Spreadsheet Charts - Clarification, Not Confusion

It is truly amazing how spreadsheets continue to evolve to make it easy for a user to do a task. Charts are a perfect example. Not that long ago creating a chart involved a lot of steps to get it right. Now, once your data is set in the spreadsheet, Excel or Google will make suggestions for you as to the best format to use.

Even so, it is surprising how often I see charts that are just not as effective as they could. I put "bad" charts into three categories:

  1. Too much data on the chart

  2. Using the wrong type of chart

  3. Poor use of color on the chart

The purpose of a chart is to visually make your point about the data being analyzed. You want the user to be able to see the chart, then immediately understand the data and results of the data analysis.
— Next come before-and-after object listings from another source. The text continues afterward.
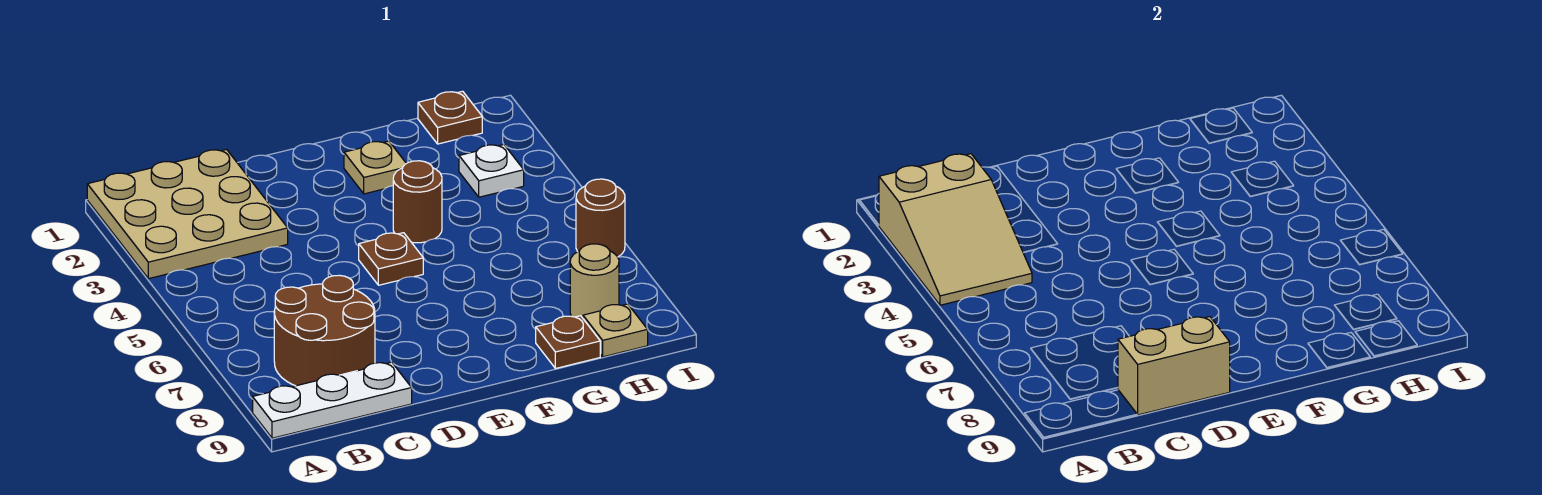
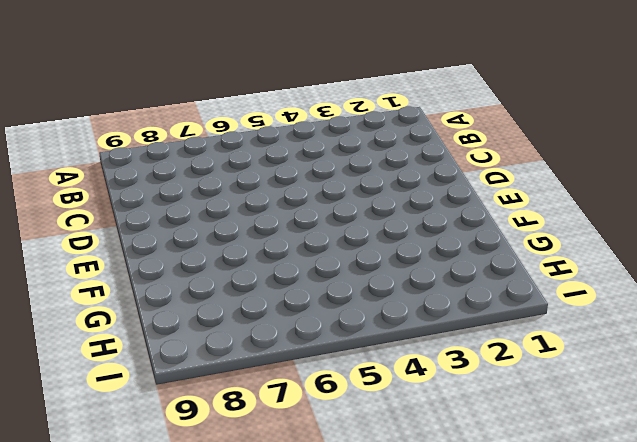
none -> tan plate A1:C3 level 1
none -> white plate A9:C9 level 1
none -> brown round brick B7:C8 level 1

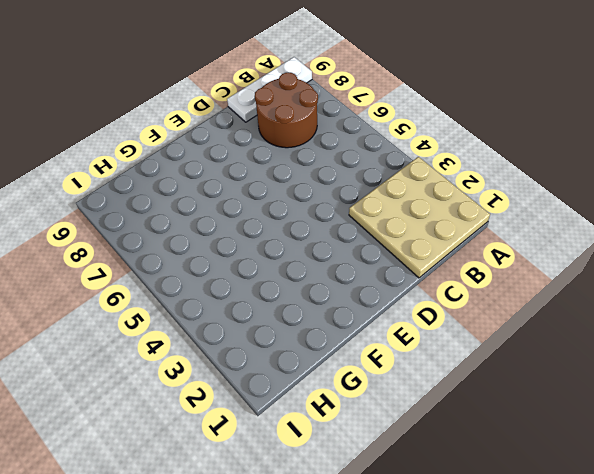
none -> brown plate E5 level 1
none -> tan plate F2 level 1
none -> brown round brick F4 level 1

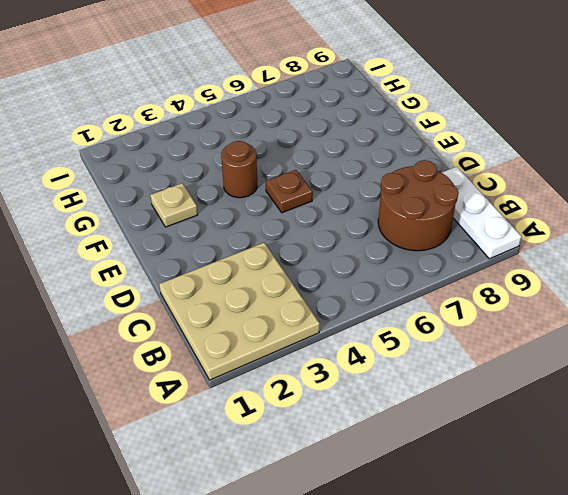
none -> brown plate G9 level 1
none -> brown plate H1 level 1
none -> white plate H3 level 1

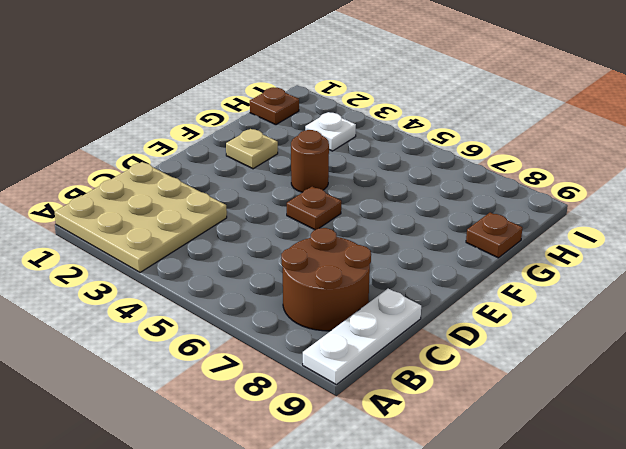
none -> tan round brick H8 level 1
none -> tan plate H9 level 1
none -> brown round brick I6 level 1

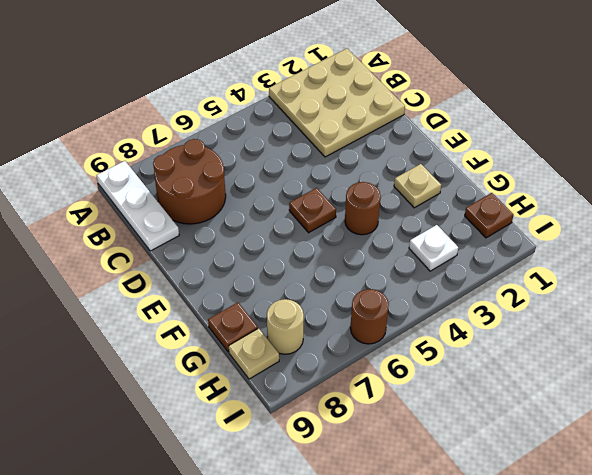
none -> tan slope A2:B4 level 2 top 2
none -> tan brick C9:D9 level 2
Here are some general tips that will help you make the chart easy to interpret:

  • Modify the chart layout so all data series are clearly visible

  • Modify the scale of chart axes to clarify the chart output

  • Choose the best chart to express the meaning of your data

The type of data you show or analyze will determine the best chart type to use:

  • Time series - Column or Line Chart

  • Parts of a whole - Pie Chart

  • Multiple series - Stack Bar chart

  • Cause and Effect - XY or Scatter chart

There are many excellent resources on the internet if you want to learn even more about proper charting techniques. Here are just a few that I recommend:

Peltier Tech Blog - if you only look one place for info, this is the site to visit.

Optimize Smart has an excellent article titled "Best Excel Charts Types for Data Analysis, Presentation and Reporting". Please note that when I visited, I got a popup that offered a free ebook titled "Best Excel Charts for Data Analysis and Reporting.

Tom Kleen has an interesting site that is a great Excel resource. Three pages are of particular interest and I recommend a visit:

So for simple charts, you are probably fine using the spreadsheet's built-in features. However, if you want to be sure your charts are effectively conveying your message, take time to visit the resources above, as well as other information available, to learn how to create the best chart for your data every time.